The UI will let you add to and query a Reflective Set of Labeled Tuples ("RSLT"), a data structure that generalizes graphs, using the Hash language.
- Starting the UI
- Using the UI
- Adding data to a RSLT
- Querying a RSLT
- Importing and exporting data
- Starting with a preexisting RSLT, and preserving the resulting RSLT
- Saving to disk, and reading from disk
- Capturing the full application state
- Further reading
Install Stack.
Clone this repo: git clone https://github.com/JeffreyBenjaminBrown/digraphs-with-text/. Doing that creates a folder called digraphs-with-text. Go there.
Run stack ghci. Now you're in GHCI, the REPL for Haskell. (You don't have to know Haskell, or any other programming language.)
Run ui empty. Now you're in the UI, starting with an empty RSLT.

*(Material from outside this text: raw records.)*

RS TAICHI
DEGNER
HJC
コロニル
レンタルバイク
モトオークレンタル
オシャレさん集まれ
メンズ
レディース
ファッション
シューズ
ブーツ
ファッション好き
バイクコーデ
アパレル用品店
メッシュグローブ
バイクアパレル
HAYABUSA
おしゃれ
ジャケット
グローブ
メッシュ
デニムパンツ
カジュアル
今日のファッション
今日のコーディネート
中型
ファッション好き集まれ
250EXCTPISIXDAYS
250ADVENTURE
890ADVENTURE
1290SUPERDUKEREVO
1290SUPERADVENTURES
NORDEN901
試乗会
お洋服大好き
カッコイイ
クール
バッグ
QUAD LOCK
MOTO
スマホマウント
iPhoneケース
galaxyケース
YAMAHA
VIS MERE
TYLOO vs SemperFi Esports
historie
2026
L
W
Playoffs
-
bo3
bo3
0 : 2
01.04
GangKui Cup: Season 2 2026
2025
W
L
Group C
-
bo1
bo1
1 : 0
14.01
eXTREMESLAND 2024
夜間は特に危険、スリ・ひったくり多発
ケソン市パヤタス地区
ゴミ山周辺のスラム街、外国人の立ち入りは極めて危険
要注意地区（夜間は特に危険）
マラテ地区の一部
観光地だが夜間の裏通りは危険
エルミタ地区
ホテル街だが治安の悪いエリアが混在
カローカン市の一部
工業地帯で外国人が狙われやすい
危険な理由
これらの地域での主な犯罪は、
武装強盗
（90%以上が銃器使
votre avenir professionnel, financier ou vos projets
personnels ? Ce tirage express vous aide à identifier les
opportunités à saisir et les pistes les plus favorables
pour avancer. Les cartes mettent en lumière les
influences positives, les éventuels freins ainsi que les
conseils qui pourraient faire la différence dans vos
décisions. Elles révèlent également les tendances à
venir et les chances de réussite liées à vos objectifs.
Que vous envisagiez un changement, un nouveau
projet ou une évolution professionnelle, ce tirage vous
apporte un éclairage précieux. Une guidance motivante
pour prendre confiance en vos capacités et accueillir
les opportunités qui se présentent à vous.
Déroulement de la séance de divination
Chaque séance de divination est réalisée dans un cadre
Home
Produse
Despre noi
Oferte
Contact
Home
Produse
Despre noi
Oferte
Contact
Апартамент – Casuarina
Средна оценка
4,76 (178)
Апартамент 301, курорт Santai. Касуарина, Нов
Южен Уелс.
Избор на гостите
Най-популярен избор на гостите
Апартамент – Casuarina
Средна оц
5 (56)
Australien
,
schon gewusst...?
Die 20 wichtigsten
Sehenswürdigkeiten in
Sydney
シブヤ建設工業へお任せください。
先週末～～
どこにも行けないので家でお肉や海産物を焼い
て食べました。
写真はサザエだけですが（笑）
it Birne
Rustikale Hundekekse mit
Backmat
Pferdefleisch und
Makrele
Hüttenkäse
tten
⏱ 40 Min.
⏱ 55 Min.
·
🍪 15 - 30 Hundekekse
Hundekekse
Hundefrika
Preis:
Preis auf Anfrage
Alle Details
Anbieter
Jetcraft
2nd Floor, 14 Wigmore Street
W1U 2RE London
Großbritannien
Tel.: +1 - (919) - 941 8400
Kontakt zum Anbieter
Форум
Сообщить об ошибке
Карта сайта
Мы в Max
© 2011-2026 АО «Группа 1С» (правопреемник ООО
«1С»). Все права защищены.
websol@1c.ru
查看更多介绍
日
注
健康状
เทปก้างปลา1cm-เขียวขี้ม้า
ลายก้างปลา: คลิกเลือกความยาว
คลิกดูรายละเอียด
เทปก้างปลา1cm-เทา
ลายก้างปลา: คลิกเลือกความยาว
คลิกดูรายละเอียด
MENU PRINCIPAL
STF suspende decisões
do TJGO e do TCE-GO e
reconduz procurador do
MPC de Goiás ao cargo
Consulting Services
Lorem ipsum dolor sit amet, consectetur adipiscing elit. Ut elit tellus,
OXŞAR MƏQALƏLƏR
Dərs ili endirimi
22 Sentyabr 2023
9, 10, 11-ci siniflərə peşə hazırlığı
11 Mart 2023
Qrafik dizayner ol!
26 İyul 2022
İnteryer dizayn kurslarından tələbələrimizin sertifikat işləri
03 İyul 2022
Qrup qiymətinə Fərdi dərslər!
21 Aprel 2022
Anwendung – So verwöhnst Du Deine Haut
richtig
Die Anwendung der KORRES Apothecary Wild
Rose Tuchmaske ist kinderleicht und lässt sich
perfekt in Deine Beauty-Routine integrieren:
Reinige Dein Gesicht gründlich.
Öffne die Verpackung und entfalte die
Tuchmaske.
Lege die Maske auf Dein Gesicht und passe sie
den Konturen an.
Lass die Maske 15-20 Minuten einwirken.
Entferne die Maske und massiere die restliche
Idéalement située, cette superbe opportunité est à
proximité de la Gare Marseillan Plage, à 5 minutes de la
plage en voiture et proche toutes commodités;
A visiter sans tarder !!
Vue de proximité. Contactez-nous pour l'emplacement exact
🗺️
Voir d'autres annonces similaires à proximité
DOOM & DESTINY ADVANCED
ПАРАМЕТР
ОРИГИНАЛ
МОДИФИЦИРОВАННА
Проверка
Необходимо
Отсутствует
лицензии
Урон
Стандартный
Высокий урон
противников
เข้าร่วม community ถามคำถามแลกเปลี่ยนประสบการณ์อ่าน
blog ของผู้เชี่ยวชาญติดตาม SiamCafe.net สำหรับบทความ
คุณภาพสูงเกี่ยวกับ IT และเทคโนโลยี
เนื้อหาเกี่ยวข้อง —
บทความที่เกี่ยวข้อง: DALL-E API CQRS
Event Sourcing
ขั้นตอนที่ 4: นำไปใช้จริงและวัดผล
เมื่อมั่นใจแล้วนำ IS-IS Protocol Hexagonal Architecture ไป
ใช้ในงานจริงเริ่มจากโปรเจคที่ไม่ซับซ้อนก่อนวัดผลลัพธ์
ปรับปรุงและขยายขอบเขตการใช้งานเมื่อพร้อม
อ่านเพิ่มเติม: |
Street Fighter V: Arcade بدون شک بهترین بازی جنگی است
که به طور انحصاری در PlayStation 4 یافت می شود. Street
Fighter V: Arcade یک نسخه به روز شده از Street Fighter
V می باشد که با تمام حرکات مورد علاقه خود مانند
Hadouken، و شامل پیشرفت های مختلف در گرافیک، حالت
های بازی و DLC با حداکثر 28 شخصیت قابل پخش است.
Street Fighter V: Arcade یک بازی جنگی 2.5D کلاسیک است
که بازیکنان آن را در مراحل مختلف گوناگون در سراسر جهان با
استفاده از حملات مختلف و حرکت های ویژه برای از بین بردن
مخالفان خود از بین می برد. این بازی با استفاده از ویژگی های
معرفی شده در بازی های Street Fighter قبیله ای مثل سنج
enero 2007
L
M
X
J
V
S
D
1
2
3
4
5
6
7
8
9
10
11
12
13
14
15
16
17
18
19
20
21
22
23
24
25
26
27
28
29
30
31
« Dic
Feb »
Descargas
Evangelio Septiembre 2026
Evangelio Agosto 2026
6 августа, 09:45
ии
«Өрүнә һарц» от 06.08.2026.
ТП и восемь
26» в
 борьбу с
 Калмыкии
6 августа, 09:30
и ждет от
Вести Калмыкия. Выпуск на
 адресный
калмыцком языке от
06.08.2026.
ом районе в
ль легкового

In the data entry (upper) window, try typing:
I #like turtles ##because turtles #have shells
turtles #are safe ##because turtles #have shells
I #like pizza ##because duh
Enter that data by pressing M-a. The a stands for "add". (The M is a modifier key; on most systems, it stands for "Alt". If it doesn't work, you can simulate pressing Alt by switching to the other window, using the Tab key.)
In the turtles and pizza data above, each relationship preceded by a single # mark is a member of a ##because relationship. The number of hash marks indicates the precedence of the relationships; any number of them is valid.
For more detail about representing knowledge using a RSLT, see The Hash Language.
Type turtle and press M-v. The v stands for "view". Below should appear every expression that matches the word "turtles". (There can be only one such match -- distinct expressions cannot be textually identical.)
Type /all and press M-v. Now you're back to seeing everything.
A query does not need to specify everything. For instance, try querying for I #like /it. Below should appear the expressions turtles and pizza. You can query for nested relationships, too -- for instance, /any ##because turtles #have shells.
For more details on querying a RSLT using Hash, see The Hash Language.
In GHCI, outside of the UI, we can ask what the type of the UI is:
>>> :t ui
ui :: RSLT -> IO RSLT
GHCI is telling us that the ui function takes a RSLT, does some IO, and returns a RSLT. When we call ui empty we start the UI with an empty RSLT. If g is some preexisting RSLT, ui g begins the UI starting from g rather than empty.
After exiting the UI, the RSLT prints to screen. Immediately after that, we can assign it to the variable g (or any other word starting with a lowercase letter) by executing g = it. Alternatively, we could have called the UI with g <- ui g. That will run the UI starting from g, and then update the value of g.
The RSLT has Read and Show instances -- that is, a RSLT can be read from a string and can be encoded ("shown") as a string. Therefore we can save to disk, and read from disk:
g <- ui empty -- the UI runs, and its result is stored in g
gs = show g -- gs is a String representation of g
writeFile "data.rslt" gs -- this saves g in a file called "data.rslt"
gs' <- readFile "data.rslt" -- this reads that file into a new String
g' = read gs' :: RSLT -- this reads a RSLT from gs', storing it in g'
The UI includes more data than a RSLT -- there is a command history, the state of the windows involved, and more. If you would like to capture all of that data, there's a function for that, too:
>>> :t uist
uist :: St -> IO St
(St stands for "application state".) To start uist using RSLT g and save the result as st, call st <- uist $ initialState g. (Substitute empty for g to start with a blank RSLT.)